Toen ik archeologie studeerde werd bij mijn opleiding veel nadruk gelegd op het feit dat de menselijke hersenen gekenmerkt worden door structuren die door iedereen gedeeld worden die invloed hebben op de organisatie van taal. Hierdoor zijn er, ook al klinken talen heel verschillend, basale regels voor grammatica en syntax te formuleren.
De invloedrijke linguist Noam Chomsky stelt dat sommige basisregels voor taal genetisch bepaald zijn en in ieders hersenen opgeslagen zijn. Dat zou ervoor zorgen dat kinderen specifieke taalregels oppikken en imiteren. Als ze in principe op alle omgevingsgeluiden gefocussed waren en daar willekeurig uit selecteerden zouden ze even goed kunnen proberen vogelgefluit, hondengeblaf of motorgeronk ter communicatie te gebruiken. Dat doen ze echter over het algemeen niet.
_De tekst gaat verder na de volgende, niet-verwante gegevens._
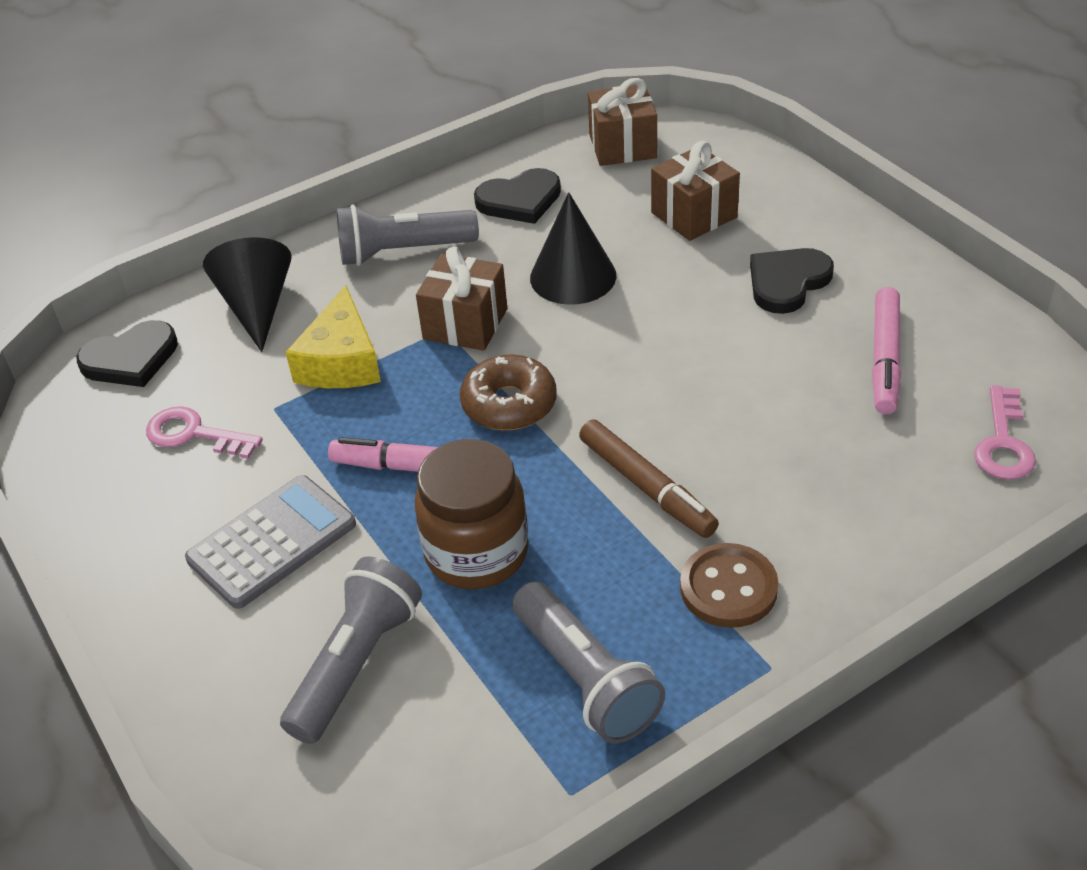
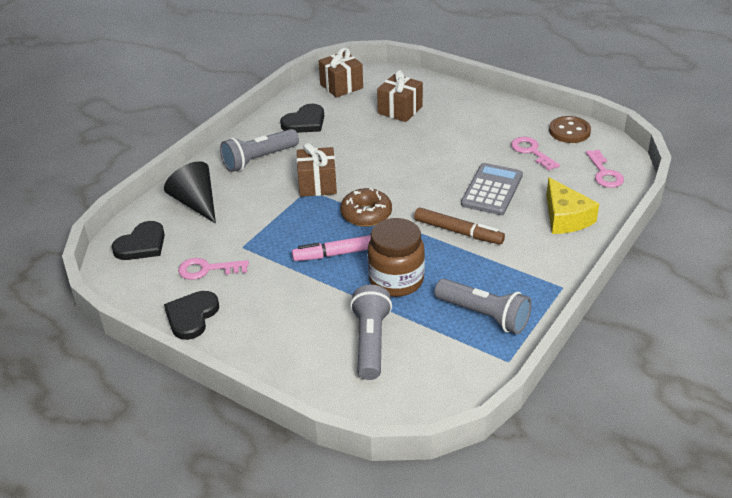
camera: 25 degrees left, 5 degrees down
(272, 542) = (288, 304): grey calculator -> grey calculator (492, 190)
(341, 361) = (263, 217): yellow cheese -> yellow cheese (565, 217)
(573, 276) = (358, 151): black cone -> none
(728, 588) = (523, 262): brown button -> brown button (569, 131)
(787, 282) = (465, 130): black heart -> black heart (191, 316)
(885, 359) = (532, 152): pink marker -> pink key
Steven Pinker houdt er soortgelijke ideeen op na. In zijn boek The blank slate stelt hij dat onze hersenen geen onbeschreven blad zijn, maar gepreprogrammeerd om bepaalde dingen op te pikken. Daardoor zijn wij genegen syntactisch georganiseerde taal op te pikken. In zijn meer recente boek The stuff of thought stelt hij zelfs dat er universele structuren zijn in onze taal, die de organisatie van onze hersenen weerspiegelen. Analyse van gemeenschappelijke taalconstructies zou dus licht kunnen werpen op hoe wij, gevormd door evolutionaire druk, tijd, beweging en misschien zelfs moraliteit bezien.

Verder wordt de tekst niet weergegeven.